The PML had seven teams in one division for the 2000 season. Ngerbeched was the 2000 PML champion, the team's third title in a row (not including the shortened 1999 season for which no champion was announced). Ngerbeched repeated in 2001, narrowly defeating Aimeliik in the finals. Airai returned to form to take the 2002, 2003 and 2004 titles,

Koror defeated Ngerbeched to win the first PML title in the team's 60-year history in 2005. The team repeated in 2006, defeating Airai in the finals. Airai took the 2007 PML championship by defeating PCC four games to two in a seven-game championship series. Ngerbeched won the 2008 PML season.

A team of Palauan youths aged 16 to 18 years took second placed in baseball in the inaugural 2004 Oceania AAA baseball tournament, held in Palau.
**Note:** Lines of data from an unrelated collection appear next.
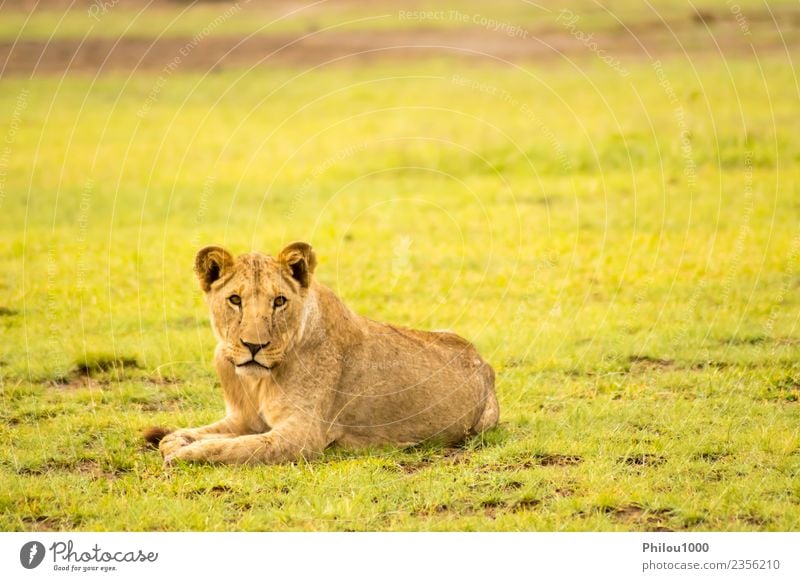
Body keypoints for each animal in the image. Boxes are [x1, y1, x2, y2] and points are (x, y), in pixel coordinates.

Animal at [152, 242, 496, 464]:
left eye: (279, 301)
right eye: (235, 300)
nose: (254, 346)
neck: (257, 381)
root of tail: (483, 361)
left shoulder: (302, 435)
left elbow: (237, 448)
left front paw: (185, 454)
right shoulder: (242, 419)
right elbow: (195, 435)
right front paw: (178, 441)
Palau's national team took the gold in baseball in the 2007 Pacific Games in Samoa, finishing the tournament unbeaten with an 8–0 record, though the championship game was canceled due to rain.

The national baseball team took the bronze in baseball in the 2002 and 2006 Micronesian Games. However, Palau rebounded to take the gold medal in the 2010 Micronesian Games in Palau, defeating a team from the Northern Mariana Islands 7 to 3 in the final.

In November 2022, a Taiwanese NGO donated equipment to the Palau Major League in a ceremony attended by Palaun President Surangel Whipps Jr. and Taiwanese Vice President Lai Ching-te.